MLB Hits a Home Run with BigQuery Migration
The Padres’ Fernando Tatis Jr. may be delighting baseball fans with his energetic style of play during this COVID-shortened season. But there’s plenty of excitement in the back office too, now that Major League Baseball has completed its migration to Google Big Query.
MLB previously used an enterprise data warehousing system from Teradata to analyze a variety of data relevant to the league, according to Robert Goretsky, MLB’s vice president of data engineering.
About 1,000 active database tables were continuously updated by more than 350 data pipelines maintained in Airflow and Informatica, Goretsky wrote in a post on the Google Cloud blog. The data originated from third-party and internal sources, including revenue, ticket sales, and fan engagement data, among others.
This data was accessed by a range of users in the MLB organization, as well as the 30 individual ballclubs, including product, marketing, finance, ticketing, shop, analytics, and data science departments, he writes. The primary BI clients were from Looker (a part of Google Cloud now) and Business Objects, which is owned by SAP.
In 2018, MLB decided to explore a data warehouse migration. After a successful proof of concept on Google Big Query in early 2019, the decision was made in May 2019 to migrate off Teradata. The organization managed to complete the migration in just seven months, Goretsky writes.
According to Goretsky, the baseball organizations has realized “numerous benefits” as a result of the migration. In addition to the 50% speed boost on query completion times, the organization is able to run bigger queries without worry.
“In many cases, queries that would simply time out or fail on Teradata (and impact the entire system in the process), or that were not feasible to even consider loading into Teradata, run without issue on BigQuery,” he writes.
Google’s pricing model for BigQuery is also paying dividends for MLB, according to Goretsky. “As MLB underwent the migration effort, BigQuery cost increased linearly with the number of workloads migrated,” he writes. “By switching from on-demand to flat-rate pricing using BigQuery Reservations, we are able to fix our costs and avoid surprise overages (there’s always that one user who accidentally runs a ‘SELECT * FROM’ the largest table), and share unused capacity with other departments in our organization, including our data science and analytics teams.”
Giving users direct access to the data warehouse is also easier under BigQuery, he says. It was “cumbersome” to do that under the previous setup, which required synchronizing data from Teradata to AWS S3 buckets, where individual ballclubs could access it.
“BigQuery made it trivial to securely share datasets with any G Suite user or group with the click of a button,” he writes.
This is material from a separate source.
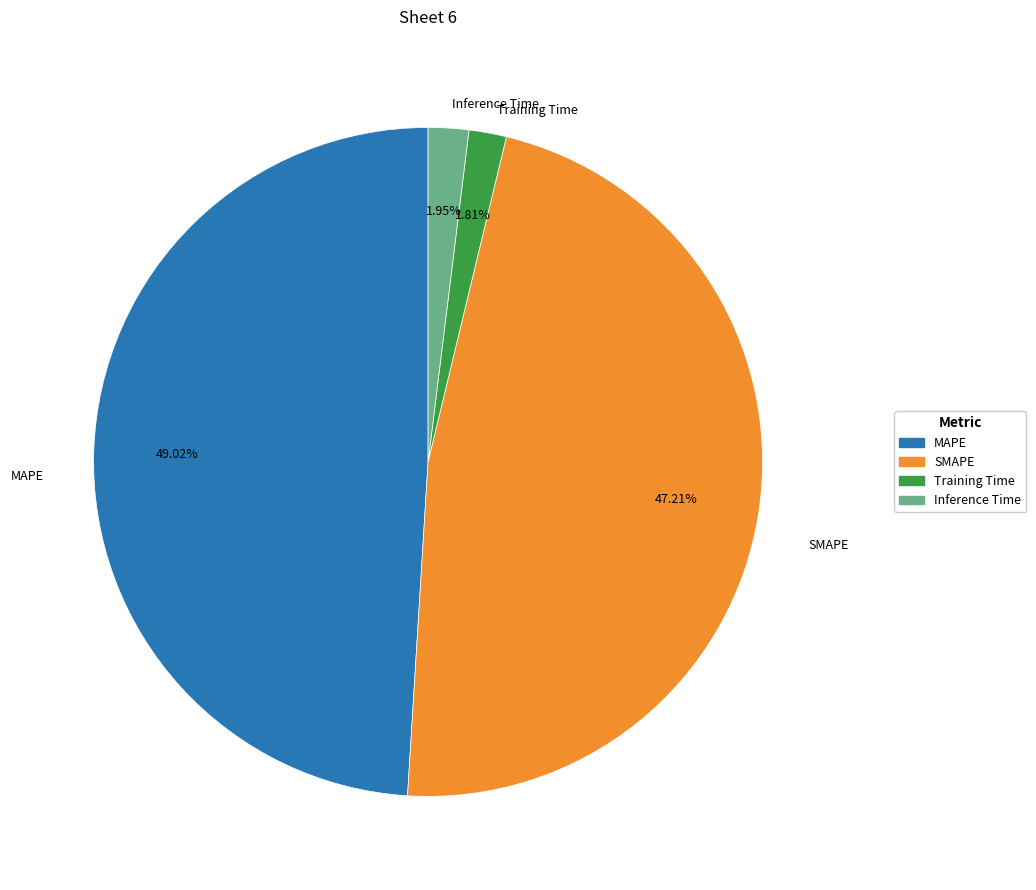

Which has a higher value, Training Time or SMAPE?

SMAPE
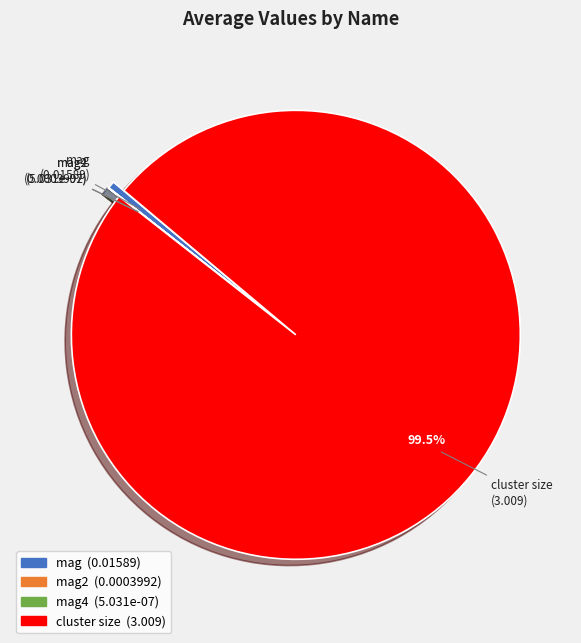

What is the largest slice in the pie chart?

cluster size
The organization was also able to eliminate a database administrator (DBA) role with BigQuery, he says. Developers, data engineers, and data scientists are also happier with the improved documentation, Goretsky says.
The organization now has the time to tackle new projects, such as OneView, which combines data from 30 sources into a single table, with one row per fan. Such a project previously would have required a considerable amount of work to ensure that the tables are rebuilt on a regular basis, but runs without much drama under BigQuery, according to Goretsky.
MLB’s editorial team is also benefiting from a new real-time reporting feature that streams data from Google’s Pub/Sub streaming data bus into BigQuery, where it’s automatically populated into Looker dashboards. They would do well to keep their eyes on San Diego’s 21-year-old phenom, Tatis Jr., who this week became the first player ever to hit 30 home runs and steal 20 bases in his first 100 games played.